先程まで鉱山大蝙蝠と戦っていた冒険者は武器をしまた。
「いやー助かった」
「困ったらお互い様ですよ。其はさておき何であなた方が鉱山に?」
少し間が空き、ローブを纏った魔法使いの女性が来た理由を話し始めた。
「実は私達LEVEL上げの為に来たんです」
「え!?でも鉱山に入るにはガーディアンロボットのスキャンが必要のはず」
冒険者チームは少し笑いリーダーの剣士が答えた。
「こいつの透明化魔法でガーディアンロボットをやり過ごせたんですよ」
剣士はもう1人の盗賊を指した。
「あ~確かに彼処にいたガーディアンロボット整備に出されてなさそうだったからな」
「あ!そうだ冒険者カード交換しませんか?」
剣士は冒険者カードを手に持った。
「冒険者カード交換?」
「もしかしてカード交換知らないんですか?」
俺は首を縦に振った。
剣士は冒険者カード交換について説明し始めた。
「冒険者カード交換とはですね、冒険者同士で仲間を作る事が目的で作られた制度です。内容としては、クエストの情報交換や、クエストを合同で出来る等が出来ます。逆にしていないと出来ないってことです」
「ふ~ん」
俺は冒険者カードを手に持ち剣士に見せた。
「これが、あなたのお名前を...デスモントさんですか」
「はい、そうですね」
剣士は、自分の冒険者カードをいじっていた。
「おっと、俺たちの名前を言うのを忘れてました。

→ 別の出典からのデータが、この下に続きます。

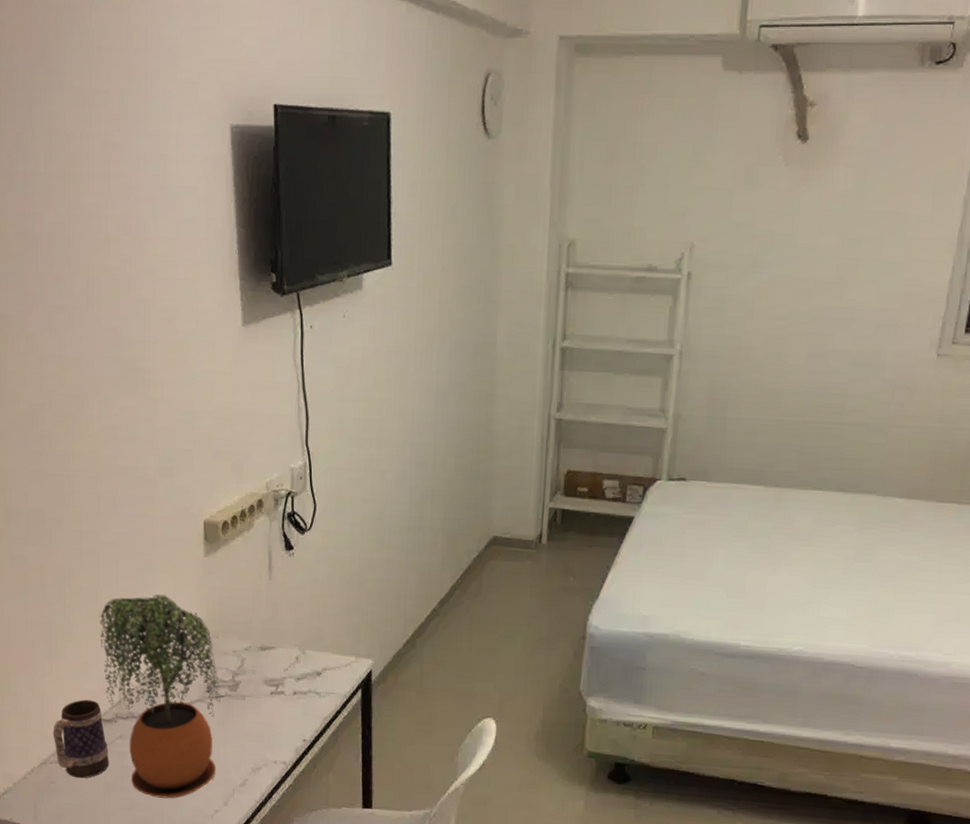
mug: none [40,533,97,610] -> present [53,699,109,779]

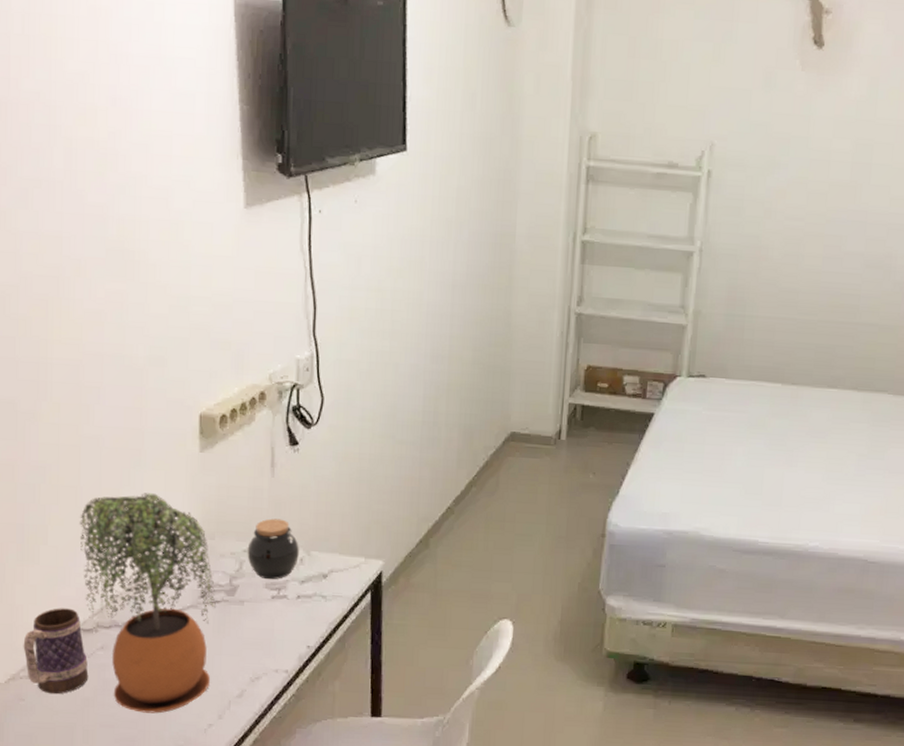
jar: none [248,619,295,677] -> present [247,518,299,580]

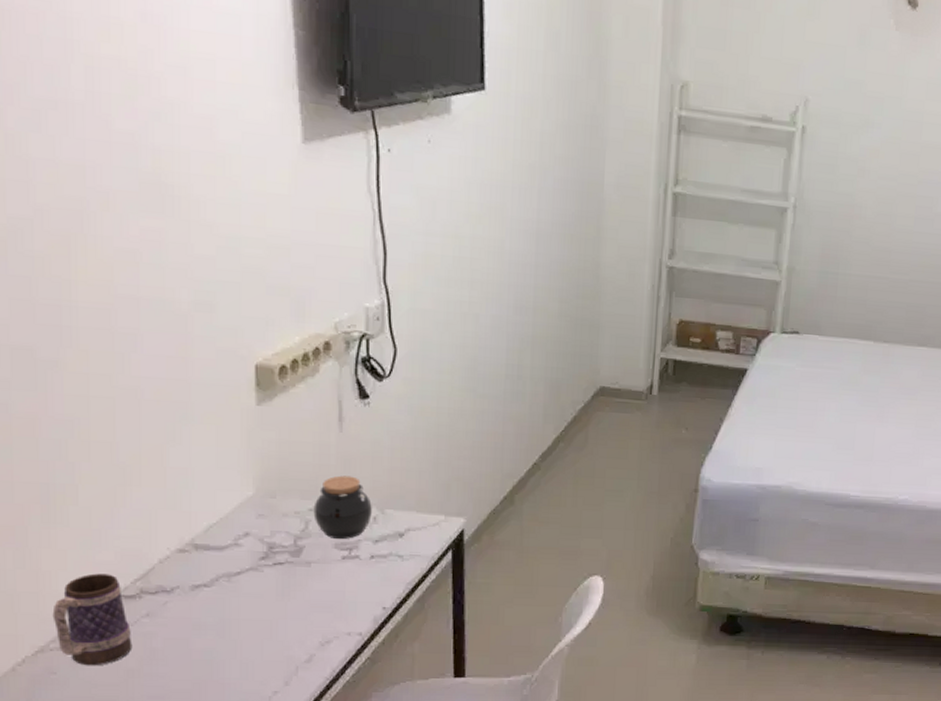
potted plant: present [79,493,216,714] -> none [116,449,279,683]

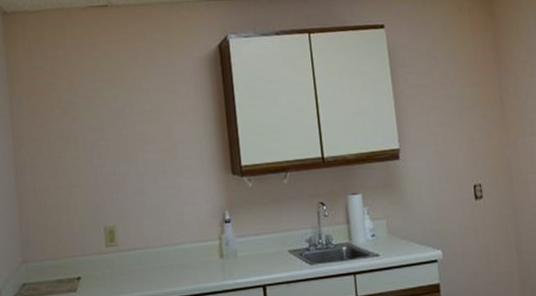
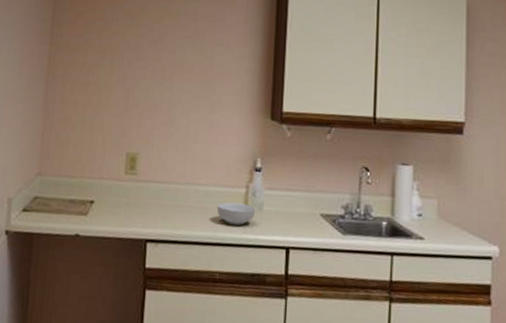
cereal bowl: none [195,254,231,275] -> present [216,202,256,225]

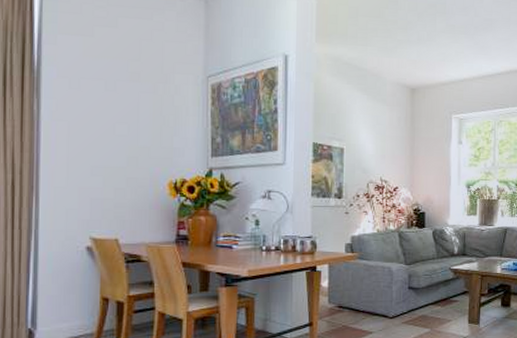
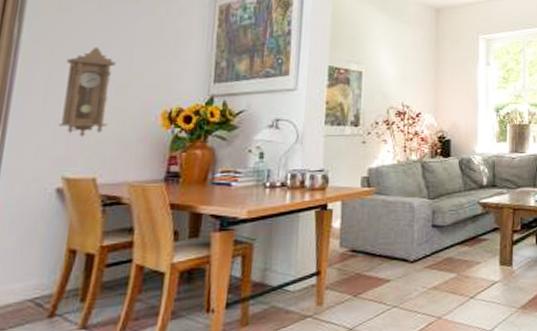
pendulum clock: none [81,122,124,203] -> present [58,46,116,137]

私は剣士でフリースといいます」
クロースに続いて魔法使いも自己紹介をした。
「私は、魔法使いでユリスと言います」
「俺は盗賊でガラルて言うぜ」
鉱山内で冒険者カード交換をした俺達は帰路に入っていた。
★★★
「そう言えば、デスモントさんはどうして鉱山にいたんですか?」
「デスモントって呼び捨てで良いですよ、俺は...」
俺は元々のクエストの事を忘れてしまっていた。
「もしかしてデスモントまだクエスト終わってないの?」
「ああ、そうだよフリース」
続いてユリスが嫌そうな顔をして答えた。
「嫌ですよ、鉱山戻るの。」
「それで、クエスト内容は」
「猛毒鉱山茸の採取」
ユリスは落ち着いた顔をした。
「なら大丈夫ですよデスモントさん、猛毒鉱山茸はここに」
ユリスがポーチから猛毒鉱山茸を出した。
「その猛毒鉱山茸貰えませんかね?」
「いいぜ、鉱山大蝙蝠から助けてくれた借もあるしな」
「ありがとう」
そうして、デスモント最初のクエストは色々あったが幕を降ろした。
鉱山ミニドラゴンについて
体長30cmの体で自分より大きい鉱山大蝙蝠を主食とするドラゴン。
背中にルビーやサファイア等の宝石が稀に着いている鉱山ミニドラゴンもいる。
鉱山大蝙蝠想像しただけで気持ち悪そう。